Nouvelle-Calédonie : Marion Maréchal appelle à l’activation de l’état de siège pour ramener l’ordre
Auteur : Guillaume Baticle, doctorant en droit public
Relecteur : Bertrand-Léo Combrade, professeur de droit public à l’Université de Poitiers
Liens d’intérêts ou fonctions politiques déclarés des intervenants à l’article : aucun
Secrétariat de rédaction : Aya Serragui
Source : LCI, La Grande Confrontation, 21 mai 2024, 1h11
Il est toujours possible pour le gouvernement de décréter l’état de siège, mais en cas de saisine, le juge appréciera la proportionnalité de cette mesure au regard des circonstances.
Lors du dernier débat pour les élections européennes qui a réuni les têtes de liste, Marion Maréchal, qui conduit la liste Reconquête, s’est exprimée sur la situation très tendue en Nouvelle-Calédonie. Afin de désamorcer la situation, elle a proposé de décréter l’état de siège, confiant de ce fait les prérogatives administratives aux militaires. Pas sûr que le juge valide cette décision.
Deux situations de mise en œuvre de l’état de siège…
L’état de siège, bien que présent depuis 1958 à l’article 36 de la Constitution, n’a jamais été décrété sous la Vᵉ République. Pas même lors de la guerre d’Algérie. Il ne peut être mis en œuvre que dans deux situations prévues à l’article L2121-1 du code de la défense : “en cas de péril imminent résultant d’une guerre étrangère ou d’une insurrection armée“. L’état de siège est décidé par un décret pris en Conseil des ministres. Au bout de douze jours, sa prorogation doit être autorisée par le Parlement.
…contrôlées par le juge
Décréter l’état de siège est lourd de conséquences. Les pouvoirs civils et administratifs sont confiés aux militaires qui peuvent mettre en place des couvre-feux, décider des perquisitions administratives (sans qu’il n’y ait besoin du mandat d’un procureur) et interdire des réunions publiques ou l’accès à certaines parties du territoire.
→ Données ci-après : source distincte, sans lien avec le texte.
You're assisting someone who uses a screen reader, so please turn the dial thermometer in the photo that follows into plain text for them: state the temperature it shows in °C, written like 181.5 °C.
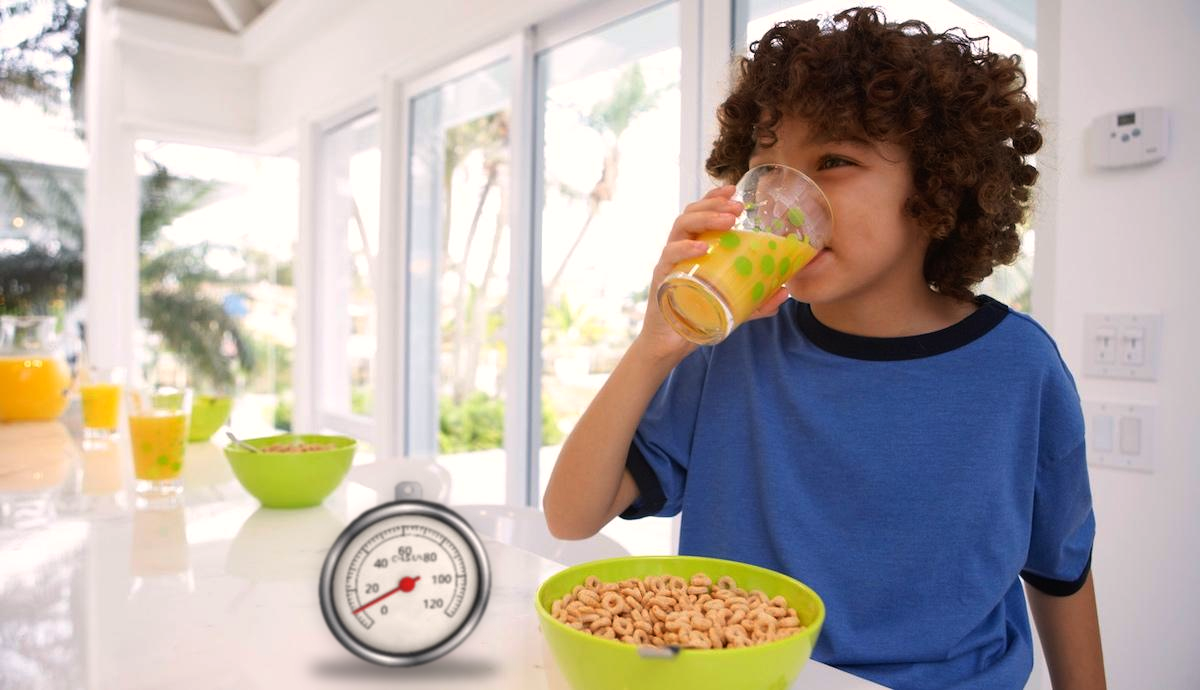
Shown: 10 °C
Face à une telle mesure d’exception, une association de défense des libertés pourrait porter un recours contre le décret qui applique l’état de siège, en saisissant le Conseil d’État par la voie du référé. Le juge administratif examinerait alors si cet état de siège répond à une guerre étrangère ou à une insurrection armée et si cette mesure est proportionnelle, compte tenu des atteintes portées aux droits et libertés des personnes. Dans la négative, le juge pourrait alors suspendre le décret. Pour reprendre l’expression du juriste allemand Fleiner qui illustre le principe de proportionnalité, il ne faut pas tirer sur les moineaux à coups de canon.